Your task
Please express the lines from the line with "Home-based business with" up to and including the line with "in a boardroom and survives" as a Markdown table with the columns Row and Line, numbering each row and omitting blank lines. Leave the pictures out of the table.

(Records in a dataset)
⁂

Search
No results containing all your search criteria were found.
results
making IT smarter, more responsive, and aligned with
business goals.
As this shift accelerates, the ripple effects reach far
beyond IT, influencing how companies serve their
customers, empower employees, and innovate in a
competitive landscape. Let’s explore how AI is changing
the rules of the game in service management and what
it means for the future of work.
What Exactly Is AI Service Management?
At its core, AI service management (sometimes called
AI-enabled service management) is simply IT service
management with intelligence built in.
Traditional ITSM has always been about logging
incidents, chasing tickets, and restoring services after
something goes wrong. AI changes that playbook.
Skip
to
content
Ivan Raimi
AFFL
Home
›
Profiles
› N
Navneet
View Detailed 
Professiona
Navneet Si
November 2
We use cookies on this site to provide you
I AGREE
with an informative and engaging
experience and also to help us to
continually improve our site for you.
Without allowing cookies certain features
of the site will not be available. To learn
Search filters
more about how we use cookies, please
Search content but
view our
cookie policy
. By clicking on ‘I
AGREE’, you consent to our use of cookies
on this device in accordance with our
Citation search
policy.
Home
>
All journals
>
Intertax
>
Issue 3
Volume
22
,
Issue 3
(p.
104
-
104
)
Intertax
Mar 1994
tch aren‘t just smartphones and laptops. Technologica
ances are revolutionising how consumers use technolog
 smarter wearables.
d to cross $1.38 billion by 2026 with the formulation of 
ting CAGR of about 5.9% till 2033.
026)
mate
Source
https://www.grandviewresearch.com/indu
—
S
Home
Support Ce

⁂

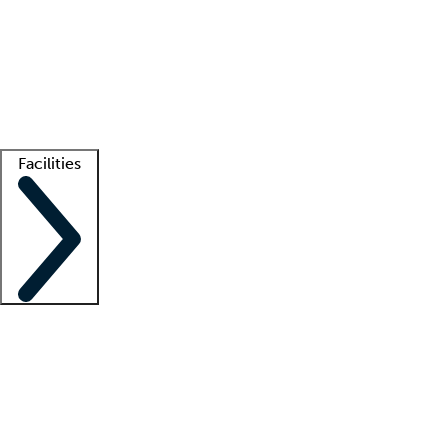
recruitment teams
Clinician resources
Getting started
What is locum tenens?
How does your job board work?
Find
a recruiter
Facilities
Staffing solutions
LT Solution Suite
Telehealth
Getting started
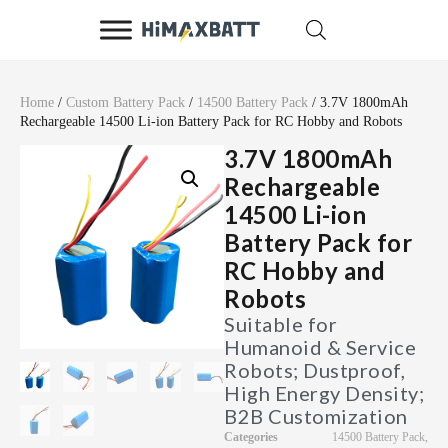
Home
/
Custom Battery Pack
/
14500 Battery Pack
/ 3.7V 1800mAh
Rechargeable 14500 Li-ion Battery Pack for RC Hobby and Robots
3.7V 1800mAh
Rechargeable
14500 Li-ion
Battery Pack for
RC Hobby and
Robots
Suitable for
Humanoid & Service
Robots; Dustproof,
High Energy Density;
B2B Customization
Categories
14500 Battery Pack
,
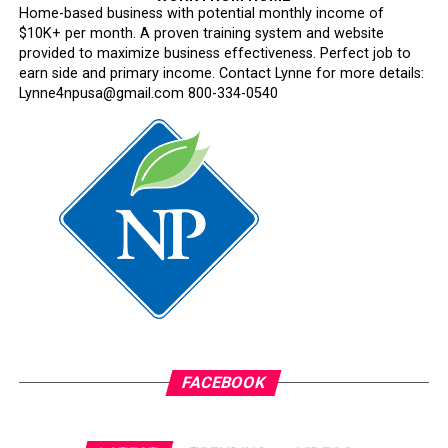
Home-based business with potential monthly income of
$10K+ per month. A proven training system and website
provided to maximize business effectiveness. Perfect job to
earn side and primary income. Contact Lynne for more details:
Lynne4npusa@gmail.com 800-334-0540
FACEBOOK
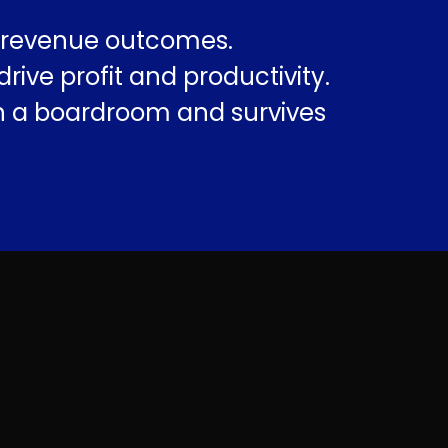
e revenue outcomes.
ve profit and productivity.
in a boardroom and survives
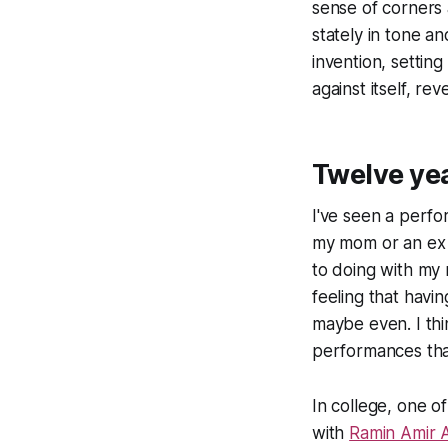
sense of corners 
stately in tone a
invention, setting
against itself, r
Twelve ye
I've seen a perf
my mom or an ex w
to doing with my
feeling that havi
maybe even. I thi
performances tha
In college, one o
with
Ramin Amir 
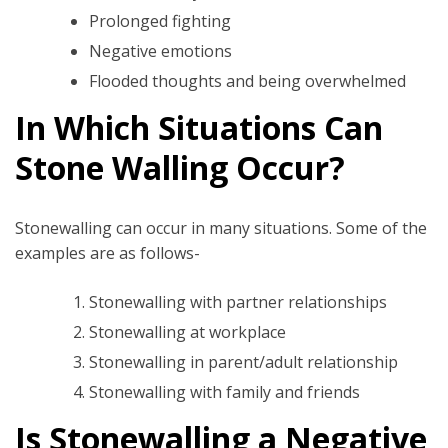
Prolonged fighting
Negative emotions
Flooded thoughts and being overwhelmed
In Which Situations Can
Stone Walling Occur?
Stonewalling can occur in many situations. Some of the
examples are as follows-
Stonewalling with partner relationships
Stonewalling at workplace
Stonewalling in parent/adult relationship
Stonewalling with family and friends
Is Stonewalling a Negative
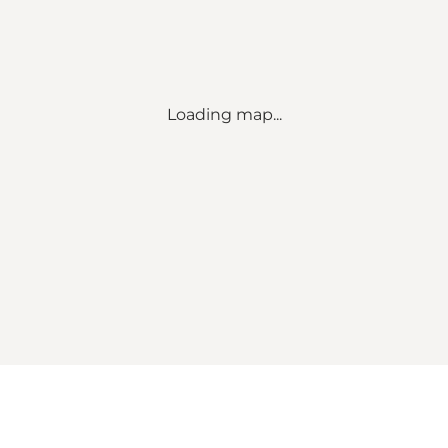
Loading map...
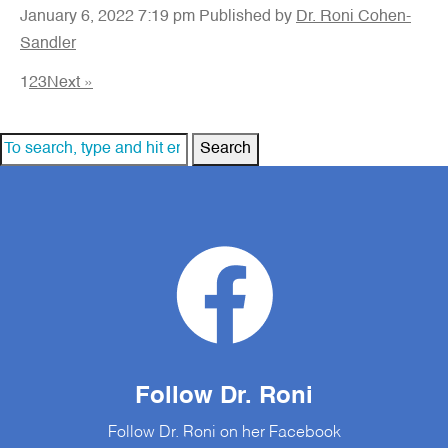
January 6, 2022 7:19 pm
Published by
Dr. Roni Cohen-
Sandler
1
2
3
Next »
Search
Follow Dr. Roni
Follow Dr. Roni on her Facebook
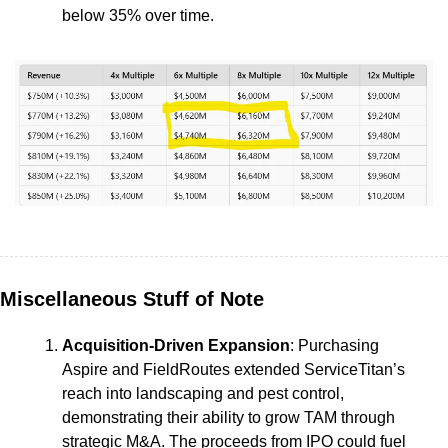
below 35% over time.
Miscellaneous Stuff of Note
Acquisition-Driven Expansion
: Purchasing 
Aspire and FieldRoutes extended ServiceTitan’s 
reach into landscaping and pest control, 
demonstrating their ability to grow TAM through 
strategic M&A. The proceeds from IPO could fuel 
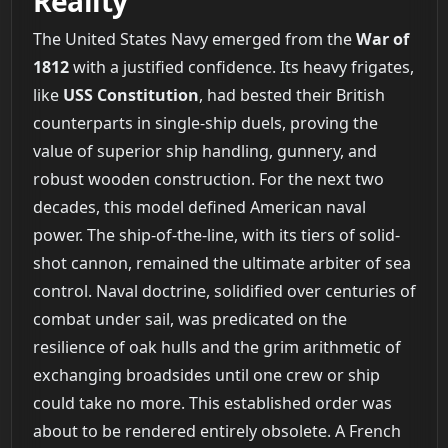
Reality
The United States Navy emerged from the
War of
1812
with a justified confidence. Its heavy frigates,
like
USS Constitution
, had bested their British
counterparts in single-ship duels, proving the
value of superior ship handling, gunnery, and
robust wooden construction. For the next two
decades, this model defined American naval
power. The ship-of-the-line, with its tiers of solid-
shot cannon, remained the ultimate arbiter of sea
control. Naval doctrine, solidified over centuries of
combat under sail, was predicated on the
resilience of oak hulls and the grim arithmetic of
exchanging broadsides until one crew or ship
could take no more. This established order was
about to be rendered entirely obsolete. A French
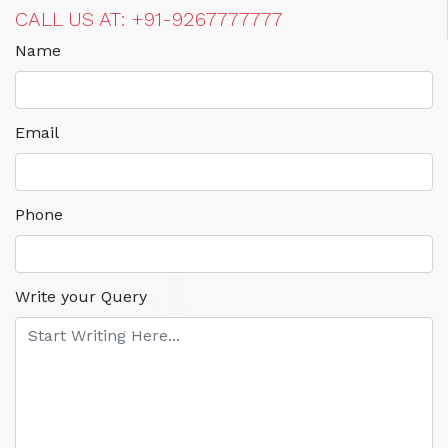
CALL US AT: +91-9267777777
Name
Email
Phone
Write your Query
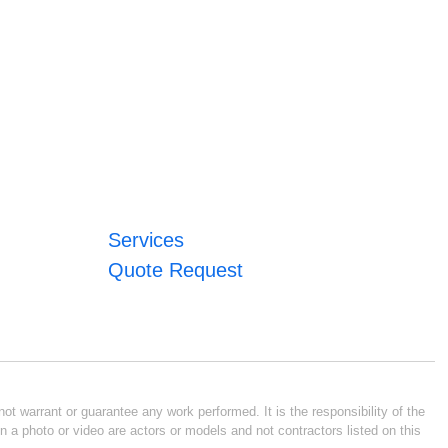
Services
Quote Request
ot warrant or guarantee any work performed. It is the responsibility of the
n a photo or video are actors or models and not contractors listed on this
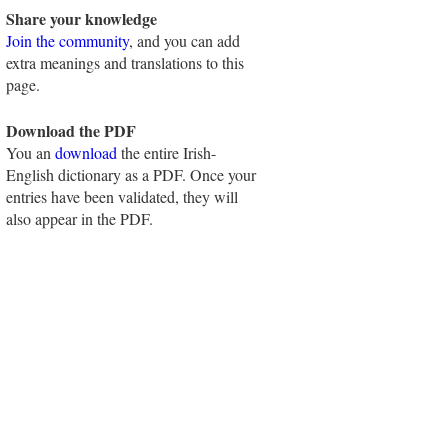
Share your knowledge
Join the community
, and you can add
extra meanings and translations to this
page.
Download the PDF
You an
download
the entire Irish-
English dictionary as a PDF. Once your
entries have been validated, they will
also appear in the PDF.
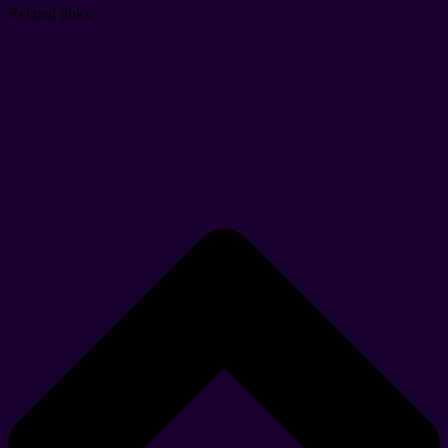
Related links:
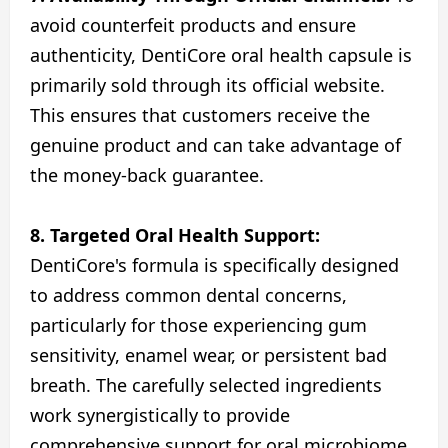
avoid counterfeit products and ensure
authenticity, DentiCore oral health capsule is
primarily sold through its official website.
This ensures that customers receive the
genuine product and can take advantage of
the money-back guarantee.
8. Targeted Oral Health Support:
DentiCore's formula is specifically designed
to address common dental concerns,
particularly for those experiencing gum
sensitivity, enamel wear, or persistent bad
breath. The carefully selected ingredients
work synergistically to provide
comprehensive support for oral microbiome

⁂

Response
| Row | Line |
|---|---|
| 1 | Home-based business with potential monthly income of |
| 2 | $10K+ per month. A proven training system and website |
| 3 | provided to maximize business effectiveness. Perfect job to |
| 4 | earn side and primary income. Contact Lynne for more details: |
| 5 | Lynne4npusa@gmail.com 800-334-0540 |
| 6 | FACEBOOK |
| 7 | e revenue outcomes. |
| 8 | ve profit and productivity. |
| 9 | in a boardroom and survives |